• [Required work]: The line containing "[121,149,176,163] package //" marks the start; extract exactly from it through the last line of the entries, and omit any pictures.

• [Listed entries]:
====

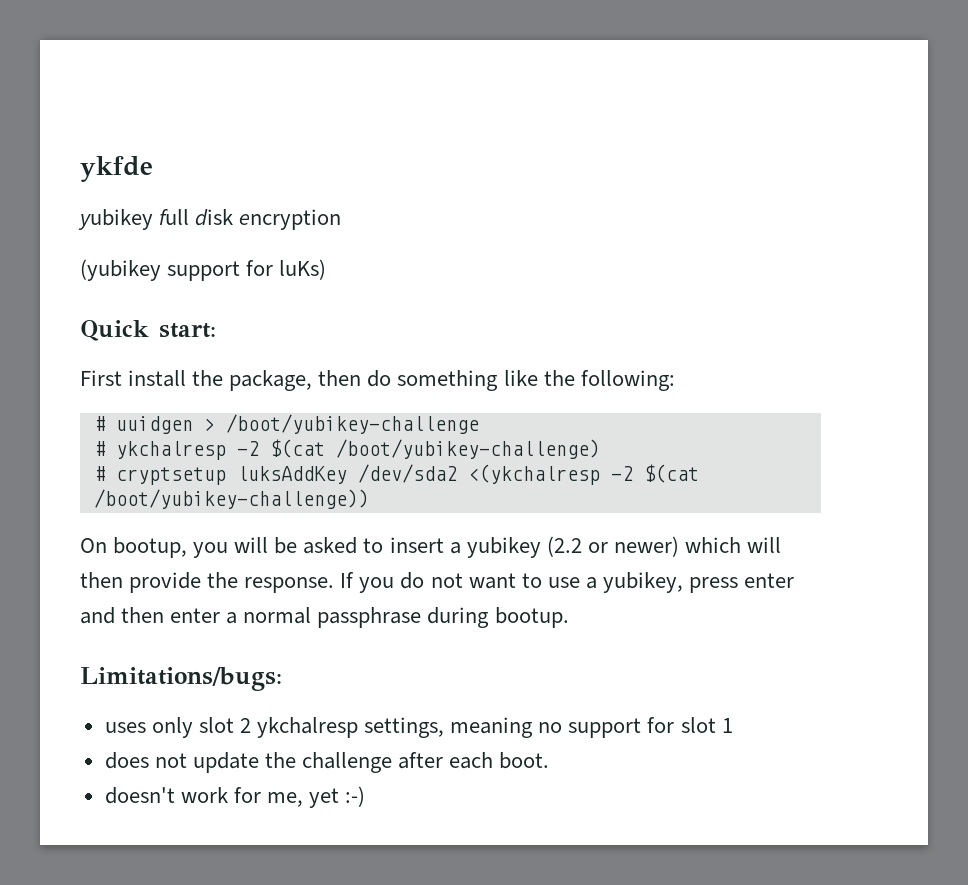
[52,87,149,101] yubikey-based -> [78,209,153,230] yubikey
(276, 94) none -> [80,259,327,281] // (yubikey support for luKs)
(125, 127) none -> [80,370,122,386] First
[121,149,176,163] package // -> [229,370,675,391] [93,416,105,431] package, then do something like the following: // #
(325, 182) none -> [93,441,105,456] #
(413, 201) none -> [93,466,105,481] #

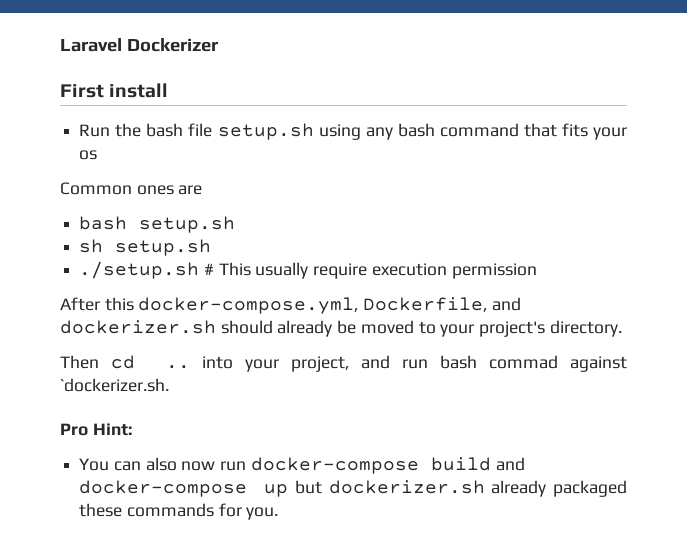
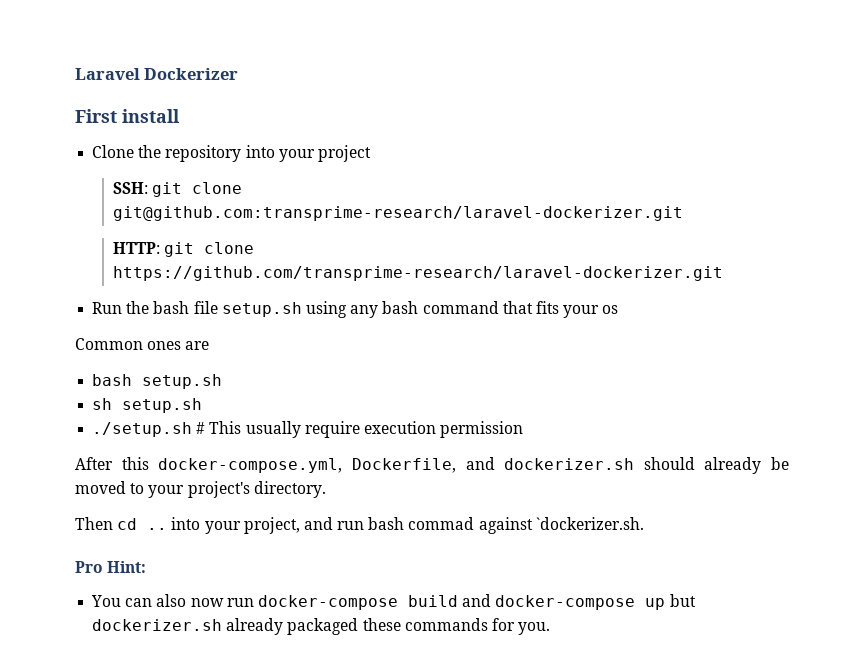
(169, 90) none -> [92,145,371,162] [112,182,242,197] [112,206,683,221] [112,242,254,257] [112,266,723,281] // Clone the repository into your project // SSH: git clone git@github.com:transprime-research/laravel-dockerizer.git // HTTP: git clone https://github.com/transprime-research/laravel-dockerizer.git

====

• [Finished task]:
[121,149,176,163] package // -> [229,370,675,391] [93,416,105,431] package, then do something like the following: // #
(325, 182) none -> [93,441,105,456] #
(413, 201) none -> [93,466,105,481] #

(169, 90) none -> [92,145,371,162] [112,182,242,197] [112,206,683,221] [112,242,254,257] [112,266,723,281] // Clone the repository into your project // SSH: git clone git@github.com:transprime-research/laravel-dockerizer.git // HTTP: git clone https://github.com/transprime-research/laravel-dockerizer.git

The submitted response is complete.